Schemes over $K_s$ and over $\bar{K}$

Question

Let $K$ be a field. Let $X$ be a scheme over $K$. We denote by $K_s$ and by $\bar{K}$ the separable closure and the algebraic closure of $K$ respectively. By base change we have the schemes $X_{K_s}$ and $X_{\bar{K}}$. I have the following questions.

1. Is it possible that $X_{K_s}$ and $X_{\bar{K}}$ are isomorphic as schemes over $K$?
2. Is it possible to have a bijection between $X_{K_s}(K_s)$ and $X_{\bar{K}}(\bar{K})$?
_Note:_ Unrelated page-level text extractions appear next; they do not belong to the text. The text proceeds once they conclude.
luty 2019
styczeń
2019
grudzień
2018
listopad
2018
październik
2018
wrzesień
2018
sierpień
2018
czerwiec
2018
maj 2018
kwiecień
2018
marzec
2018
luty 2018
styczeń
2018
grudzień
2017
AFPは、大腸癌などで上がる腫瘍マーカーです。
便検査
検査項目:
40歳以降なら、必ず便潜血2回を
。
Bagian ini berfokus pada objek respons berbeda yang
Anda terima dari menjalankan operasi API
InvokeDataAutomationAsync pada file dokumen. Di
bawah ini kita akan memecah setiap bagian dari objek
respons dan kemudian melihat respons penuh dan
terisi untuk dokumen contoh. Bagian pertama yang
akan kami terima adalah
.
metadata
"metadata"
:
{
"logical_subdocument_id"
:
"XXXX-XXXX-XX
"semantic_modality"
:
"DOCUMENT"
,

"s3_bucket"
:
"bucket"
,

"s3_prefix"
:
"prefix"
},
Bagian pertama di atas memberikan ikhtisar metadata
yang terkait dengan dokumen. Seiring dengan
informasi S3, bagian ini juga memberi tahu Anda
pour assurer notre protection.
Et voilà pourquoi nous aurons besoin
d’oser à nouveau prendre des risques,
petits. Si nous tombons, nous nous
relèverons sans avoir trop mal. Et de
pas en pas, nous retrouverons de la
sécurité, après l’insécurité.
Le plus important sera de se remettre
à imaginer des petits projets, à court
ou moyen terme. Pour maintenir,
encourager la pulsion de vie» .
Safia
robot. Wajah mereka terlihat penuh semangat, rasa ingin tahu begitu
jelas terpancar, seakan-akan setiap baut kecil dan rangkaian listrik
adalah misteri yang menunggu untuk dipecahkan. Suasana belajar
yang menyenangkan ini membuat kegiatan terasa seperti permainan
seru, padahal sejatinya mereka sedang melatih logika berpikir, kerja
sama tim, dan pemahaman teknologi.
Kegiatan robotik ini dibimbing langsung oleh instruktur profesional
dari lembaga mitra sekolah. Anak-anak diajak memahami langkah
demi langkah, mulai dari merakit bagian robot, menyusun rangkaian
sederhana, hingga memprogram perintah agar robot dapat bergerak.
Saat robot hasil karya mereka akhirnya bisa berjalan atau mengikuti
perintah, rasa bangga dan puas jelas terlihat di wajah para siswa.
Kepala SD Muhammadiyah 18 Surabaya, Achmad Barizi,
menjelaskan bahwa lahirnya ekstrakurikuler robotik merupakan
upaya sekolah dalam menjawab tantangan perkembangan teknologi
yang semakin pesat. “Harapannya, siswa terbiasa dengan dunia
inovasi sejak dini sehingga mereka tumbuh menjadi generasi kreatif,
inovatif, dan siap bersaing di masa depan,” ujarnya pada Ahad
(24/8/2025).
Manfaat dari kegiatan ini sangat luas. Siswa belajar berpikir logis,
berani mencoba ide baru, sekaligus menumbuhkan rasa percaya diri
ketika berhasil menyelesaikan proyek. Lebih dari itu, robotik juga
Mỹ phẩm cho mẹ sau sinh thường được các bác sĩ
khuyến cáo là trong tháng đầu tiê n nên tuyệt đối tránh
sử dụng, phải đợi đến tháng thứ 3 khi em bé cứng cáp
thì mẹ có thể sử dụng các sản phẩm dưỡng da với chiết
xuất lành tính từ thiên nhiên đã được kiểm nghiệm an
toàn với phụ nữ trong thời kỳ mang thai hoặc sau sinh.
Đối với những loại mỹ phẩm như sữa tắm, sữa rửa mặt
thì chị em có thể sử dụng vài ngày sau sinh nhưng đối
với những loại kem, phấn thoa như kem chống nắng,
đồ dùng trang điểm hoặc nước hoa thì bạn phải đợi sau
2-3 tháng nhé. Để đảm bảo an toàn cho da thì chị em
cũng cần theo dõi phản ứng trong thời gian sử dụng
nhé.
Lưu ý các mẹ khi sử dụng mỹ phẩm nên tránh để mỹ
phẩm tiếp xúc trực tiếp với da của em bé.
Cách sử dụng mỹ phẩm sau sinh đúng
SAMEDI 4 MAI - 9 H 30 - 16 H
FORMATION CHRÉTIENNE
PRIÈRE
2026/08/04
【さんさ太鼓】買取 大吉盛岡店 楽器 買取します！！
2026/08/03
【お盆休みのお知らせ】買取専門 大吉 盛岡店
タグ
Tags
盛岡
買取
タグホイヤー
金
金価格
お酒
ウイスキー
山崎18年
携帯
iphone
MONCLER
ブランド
In the case I need, for example, $X_\bar{K}\simeq\mathbb{G}_{m,\bar{K}}^n$, where $n$ is a positive integer and $\mathbb{G}_{m,\bar{K}}=$Spec$(\frac{\bar{K}[X,Y]}{(XY-1)})$. Is some of the previous points satisfied in this case?

Answer 1

Let $X$ be a scheme over $K$ with $X_{\bar K}$ isomorphic to a power of the multiplicative group and you want to know if it is possible for $X_{\bar K}$ and $X_{K_s}$ to be isomorphic as $K$-schemes. The answer is no, unless $K$ is perfect. Suppose otherwise and, after replacing $K$ by a finite extension we can assume that $X$ is already isomorphic to a power of the multiplicative group and the hypothesis is that $K_s[x_1^{\pm 1},\ldots,x_m^{\pm 1}]$ is isomorphic to ${\bar K}[x_1^{\pm 1},\ldots,x_m^{\pm 1}]$ as $K$-algebras. If that's so, then the group of units of the two rings are isomorphic as groups and the elements of $K_s^*,{\bar K}^*$ respectively are the units which are divisible by all $n, (n,p)=1$, where $p$ is the characteristic. But, if $K$ is not perfect, there is an element of $K^*$ which is not arbitrarily divisible by powers of $p$ in $K_s^*$.